┌─ DATASET CONTENT

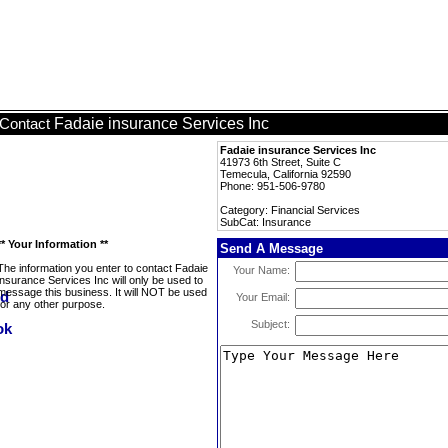
Fadaie insurance Services Inc
Contact
Fadaie insurance Services Inc
41973 6th Street, Suite C
Temecula, California 92590
Phone: 951-506-9780
Category: Financial Services
SubCat: Insurance
** Your Information **
Send A Message
The information you enter to contact Fadaie
Your Name:
insurance Services Inc will only be used to
message this business. It will NOT be used
Your Email:
for any other purpose.
Subject:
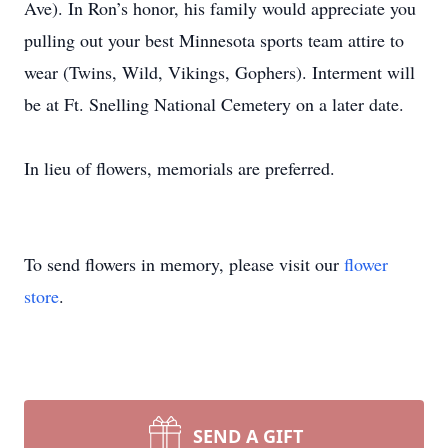
Ave). In Ron’s honor, his family would appreciate you
pulling out your best Minnesota sports team attire to
wear (Twins, Wild, Vikings, Gophers). Interment will
be at Ft. Snelling National Cemetery on a later date.
In lieu of flowers, memorials are preferred.
To send flowers in memory, please visit our
flower
store
.
SEND A GIFT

└─

### REQUIRED WORK
Exact retyping is required: the line with "In lieu of flowers, memorials are preferred." through the end of the data, both ends included, and no other line.

### RESULT OF THIS TASK
In lieu of flowers, memorials are preferred.
To send flowers in memory, please visit our
flower
store
.
SEND A GIFT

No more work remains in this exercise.